Please be honest as I have already heard the typical this is blissful paradise, its an honor to live here and blah blah blah! No its not all rainbow and roses, as I assure many this is the standard and rehearsed line for some. What I want to know is everything both good and bad!! 

We came over here on a lot of mistruths to find a lot of obstacles in our path, and we would have enjoyed hearing all sides and not just those that would make its way onto a travel brochure, as in the end we feel this was definitely not the right choice for our family and moved here on many lies told to our family. 

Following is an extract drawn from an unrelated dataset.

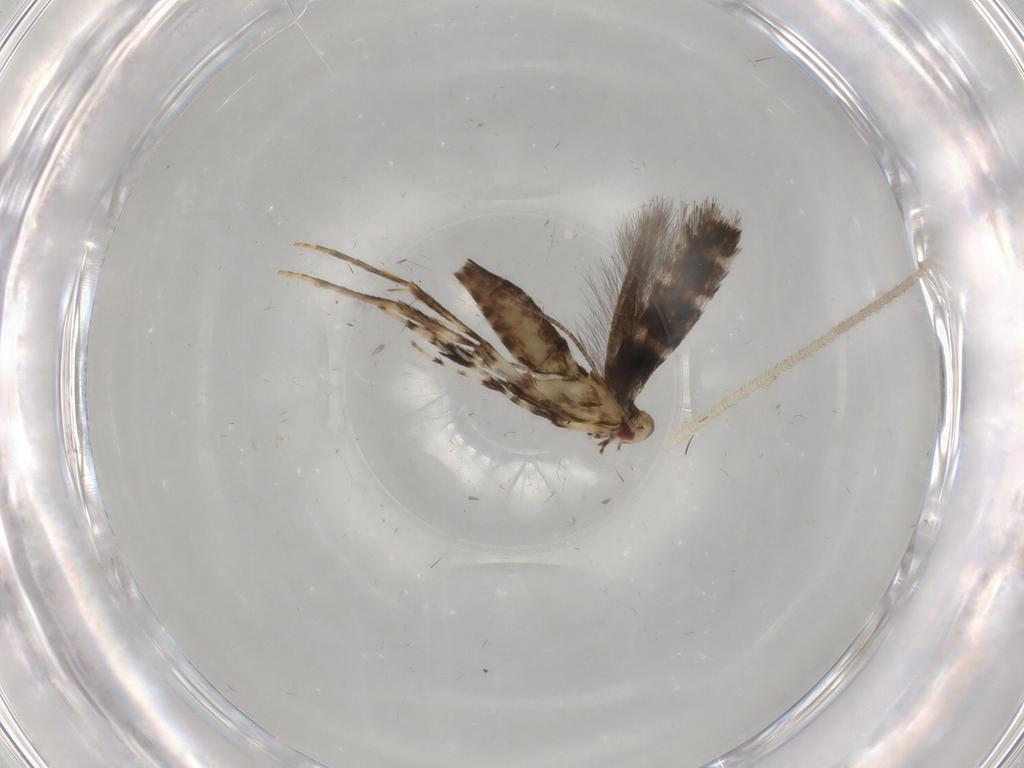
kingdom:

Pros and cons would be appreciated, AND keep it clean as I am not interested in this turning into a bashing session for those who don't agree and can't have adult like conversations!! I am very interesting in hearing all points of view on this program as well as experiences.

Thank you!!


FYI: Were headed home after about 8 months as we are fining a lot of legal discrepancies in my husbands contract and a lot of red flags! There are a lot of discrepancies overall and the longer we are here the more we find out. Enough is enough and we are done!


----------



## armycanwife (Jul 17, 2015)

Hi! I am from the U.S. as well but married to a canadian who is applying for lateral transfer. I have a lot of experience in the U.S. military environment due to living in a town with 3 bases and most of my friends are military members both AF and Army. Your post makes me wonder what I should keep my eyes out for and what the bad parts are ..as obviously I hear only the good parts and its a large move for us to be wrong and locked into contract.


----------



## Pilotsgirl (Jul 18, 2015)

Be careful of the person above. She is a serial pest and complainer.

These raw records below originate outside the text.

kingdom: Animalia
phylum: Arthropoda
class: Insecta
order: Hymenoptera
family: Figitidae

Best advice is to understand that Australia is not America (she started a blog called "America yes, Australia no").

But if you are living in Canada, you would already understand cultural differences and be receptive to change and opportunities.

The complainer above blogged that there was no health care for service spouses...

Australia has universal first rate healthcare. For everyone, for free...

She was also upset to find out there were no free tickets for ADF Persons to Disney land. There is no Disney land in Australia...

Please feel free to read her biased and poorly written blog. It includes stories about her hard done by husband (a reservist pilot) that showed up in Australia; with no flight records. No pilot ever does this. It turns out he couldn't fly the aircraft competent standard and was removed. 

Not having or losing flight log now makes sense. You didn't want Australia knowing something...

If you honestly pin your future on the source of one person (myself or the blogger above called "pilots girl" (still makes me laugh) then ADF is not for you.


----------



## pilotsgrl0773 (Jun 5, 2014)

Armycanwife, be very careful and fact check before you come! Get legal advice as well as we ended up engaging legal advisers about the legality of my husbands contract!!! Let's just put it this way, legally, the contracts are not worth the paper they are printed on. We're home and are thrilled to be rid of the ADF!! I am also finding other families who are not thrilled with the military in Australia and went home with no regrets!! Not all love it and not all enjoy their time in Australia!!


----------



## pilotsgrl0773 (Jun 5, 2014)

armycanwife, best of luck on your decision and I do hope you do not run into the same resistance our family did more specifically my husband. I did hear a funny story about a Canadian who went over to Australia years ago to basically tell them to shove their program where the sun does not shine and that was that and left rather quickly!!!


----------



## kaju (Oct 31, 2011)

*Closing thread*

I'm not prepared to have the thread turn into a personal feud, or trolling by either side.

I don't think much more is to be gained here, and posts are coming too close to not meeting the rules for the forum, notably Rule 1 here: http://www.expatforum.com/expats/general-expat-discussions/2397-forum-rules.html

Therefore I am closing this thread.

Thank you.


----------